With just a few commands, anyone in the team can launch their remote build containers with code repositories fetched and pre-built. They can then connect to their containers via terminal or using IDEs like VS Code or IntelliJ, launch the notebooks, and start working on prompts. Any changes made to the prompt files can be committed to the internal GitHub repository, versioned, and deployed to production.

Since the containers run on our internal servers, others within the company can also access the notebooks remotely, provided they are connected to the company's VPN. This setup has allowed us to give LinkedIn Sales team members access to the prompt engineering playground. Live prompt engineering sessions with end users, observing how they tweak prompts and interact with the system, have provided valuable insights directly from the users

As users interact with our features, we sample the real usage data using tracking. This data helps us better understand the actual usage patterns and also allows us to update the test data sets. This continuous feedback loop helps us continuously improve our features.
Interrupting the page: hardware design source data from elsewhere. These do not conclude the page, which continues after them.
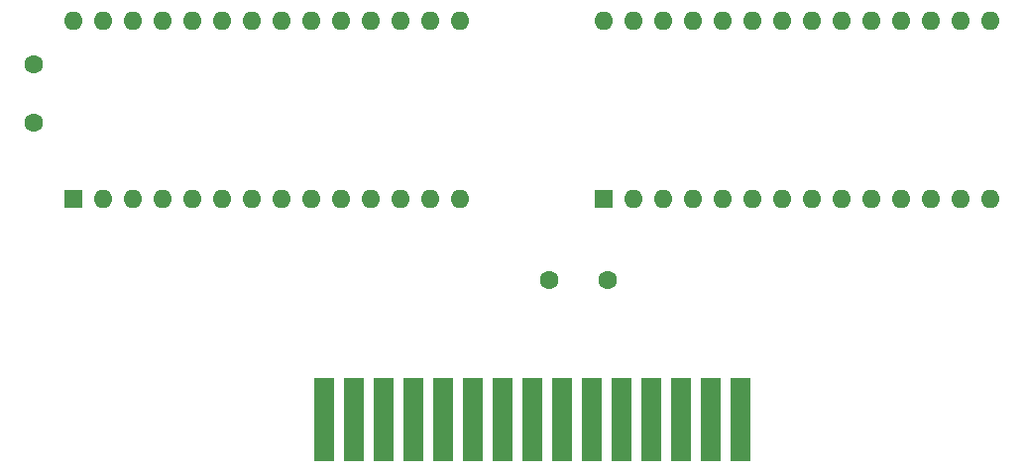
<source format=gbr>
%TF.GenerationSoftware,KiCad,Pcbnew,(5.1.8)-1*%
%TF.CreationDate,2021-01-24T18:09:35+01:00*%
%TF.ProjectId,Alphatronic_PC8_ROM-Modul,416c7068-6174-4726-9f6e-69635f504338,2*%
%TF.SameCoordinates,Original*%
%TF.FileFunction,Soldermask,Top*%
%TF.FilePolarity,Negative*%
%FSLAX46Y46*%
G04 Gerber Fmt 4.6, Leading zero omitted, Abs format (unit mm)*
G04 Created by KiCad (PCBNEW (5.1.8)-1) date 2021-01-24 18:09:35*
%MOMM*%
%LPD*%
G01*
G04 APERTURE LIST*
%ADD10C,1.600000*%
%ADD11R,1.778000X7.112000*%
%ADD12O,1.600000X1.600000*%
%ADD13R,1.600000X1.600000*%
G04 APERTURE END LIST*
D10*
%TO.C,C1*%
X105410000Y-89361000D03*
X105410000Y-94361000D03*
%TD*%
%TO.C,C2*%
X154432000Y-107823000D03*
X149432000Y-107823000D03*
%TD*%
D11*
%TO.C,J1*%
X163195000Y-119761000D03*
X160655000Y-119761000D03*
X158115000Y-119761000D03*
X155575000Y-119761000D03*
X153035000Y-119761000D03*
X150495000Y-119761000D03*
X147955000Y-119761000D03*
X145415000Y-119761000D03*
X137795000Y-119761000D03*
X135255000Y-119761000D03*
X132715000Y-119761000D03*
X130175000Y-119761000D03*
X165735000Y-119761000D03*
X142875000Y-119761000D03*
X140335000Y-119761000D03*
%TD*%
D12*
%TO.C,U1*%
X154076400Y-85648800D03*
X187096400Y-100888800D03*
X156616400Y-85648800D03*
X184556400Y-100888800D03*
X159156400Y-85648800D03*
X182016400Y-100888800D03*
X161696400Y-85648800D03*
X179476400Y-100888800D03*
X164236400Y-85648800D03*
X176936400Y-100888800D03*
X166776400Y-85648800D03*
X174396400Y-100888800D03*
X169316400Y-85648800D03*
X171856400Y-100888800D03*
X171856400Y-85648800D03*
X169316400Y-100888800D03*
X174396400Y-85648800D03*
X166776400Y-100888800D03*
X176936400Y-85648800D03*
X164236400Y-100888800D03*
X179476400Y-85648800D03*
X161696400Y-100888800D03*
X182016400Y-85648800D03*
X159156400Y-100888800D03*
X184556400Y-85648800D03*
X156616400Y-100888800D03*
X187096400Y-85648800D03*
D13*
X154076400Y-100888800D03*
%TD*%
%TO.C,U2*%
X108813600Y-100888800D03*
D12*
X141833600Y-85648800D03*
X111353600Y-100888800D03*
X139293600Y-85648800D03*
X113893600Y-100888800D03*
X136753600Y-85648800D03*
X116433600Y-100888800D03*
X134213600Y-85648800D03*
X118973600Y-100888800D03*
X131673600Y-85648800D03*
X121513600Y-100888800D03*
X129133600Y-85648800D03*
X124053600Y-100888800D03*
X126593600Y-85648800D03*
X126593600Y-100888800D03*
X124053600Y-85648800D03*
X129133600Y-100888800D03*
X121513600Y-85648800D03*
X131673600Y-100888800D03*
X118973600Y-85648800D03*
X134213600Y-100888800D03*
X116433600Y-85648800D03*
X136753600Y-100888800D03*
X113893600Y-85648800D03*
X139293600Y-100888800D03*
X111353600Y-85648800D03*
X141833600Y-100888800D03*
X108813600Y-85648800D03*
%TD*%
M02*

</source>
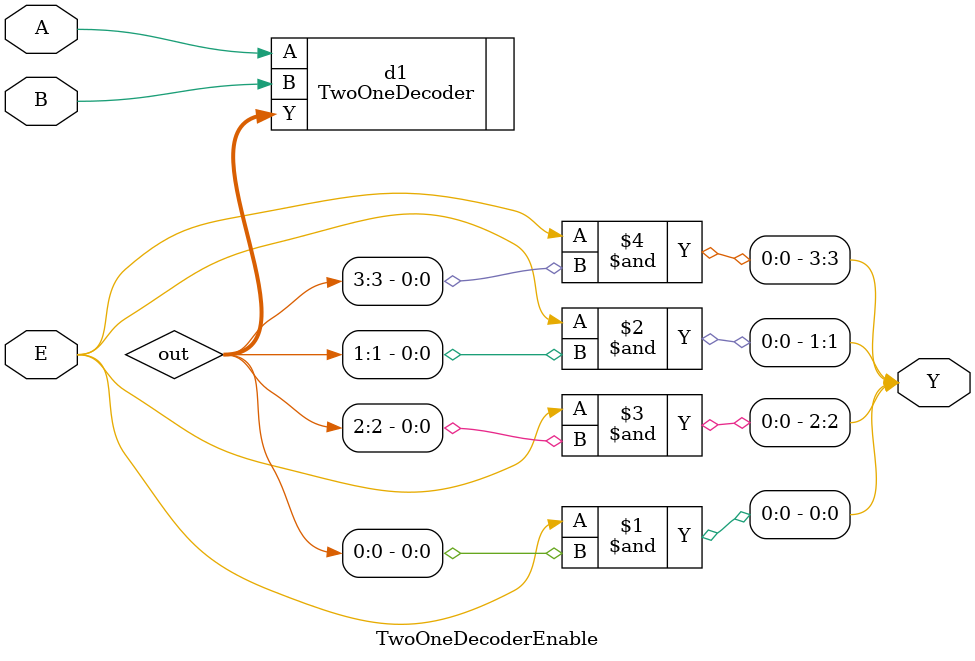
<source format=v>
`timescale 1ns / 1ps


module TwoOneDecoderEnable(
    input A,
    input B,
    input E,
    output [3:0]Y
    );
    //In the parenthesis is from the current file
    //Next to the period is from the referenced file
    wire [3:0]out;
    TwoOneDecoder d1(.A(A),.B(B),.Y(out)); 
    assign Y[0] = E & out[0];
    assign Y[1] = E & out[1];
    assign Y[2] = E & out[2];
    assign Y[3] = E & out[3];
endmodule

</source>
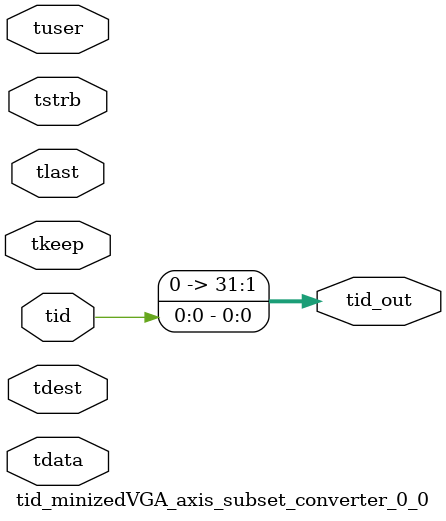
<source format=v>


`timescale 1ps/1ps

module tid_minizedVGA_axis_subset_converter_0_0 #
(
parameter C_S_AXIS_TID_WIDTH   = 1,
parameter C_S_AXIS_TUSER_WIDTH = 0,
parameter C_S_AXIS_TDATA_WIDTH = 0,
parameter C_S_AXIS_TDEST_WIDTH = 0,
parameter C_M_AXIS_TID_WIDTH   = 32
)
(
input  [(C_S_AXIS_TID_WIDTH   == 0 ? 1 : C_S_AXIS_TID_WIDTH)-1:0       ] tid,
input  [(C_S_AXIS_TDATA_WIDTH == 0 ? 1 : C_S_AXIS_TDATA_WIDTH)-1:0     ] tdata,
input  [(C_S_AXIS_TUSER_WIDTH == 0 ? 1 : C_S_AXIS_TUSER_WIDTH)-1:0     ] tuser,
input  [(C_S_AXIS_TDEST_WIDTH == 0 ? 1 : C_S_AXIS_TDEST_WIDTH)-1:0     ] tdest,
input  [(C_S_AXIS_TDATA_WIDTH/8)-1:0 ] tkeep,
input  [(C_S_AXIS_TDATA_WIDTH/8)-1:0 ] tstrb,
input                                                                    tlast,
output [(C_M_AXIS_TID_WIDTH   == 0 ? 1 : C_M_AXIS_TID_WIDTH)-1:0       ] tid_out
);

assign tid_out = {tid[0:0]};

endmodule


</source>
With this setup, we’re able to directly involve the cross-functional team to collaborate on prompt iteration within days and enable them to see any changes to the prompts run interactively and instantly. This allows us to build confidence early and involve internal users to test and provide feedback on direction. As feedback comes in, engineers can focus on optimizing structure of prompts, orchestration of multiple prompts, and integrating with actual products for the next stage of testing.

Conclusion

With Jupyter Notebooks, we created a fast feedback loop, enabling seamless collaboration across teams. This approach allows engineers to focus on infrastructure and scalability while enabling domain experts to perform quick product iterations. The result is a rapid prototyping environment, customer-focused development, and continuous improvement - leveraging strength of individual function, all contributing to the delivery of effective solutions that meet real customer needs.